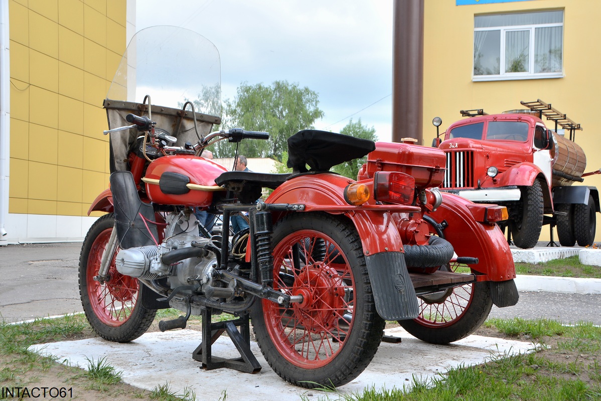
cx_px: 300
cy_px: 200
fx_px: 651
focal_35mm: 39
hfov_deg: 49.5
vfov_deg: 34.2
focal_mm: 26
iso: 200
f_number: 7.1
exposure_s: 1/200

--

Assigned task: Write out the entries above verbatim, without pictures.

Exercise result:
cx_px: 300
cy_px: 200
fx_px: 651
focal_35mm: 39
hfov_deg: 49.5
vfov_deg: 34.2
focal_mm: 26
iso: 200
f_number: 7.1
exposure_s: 1/200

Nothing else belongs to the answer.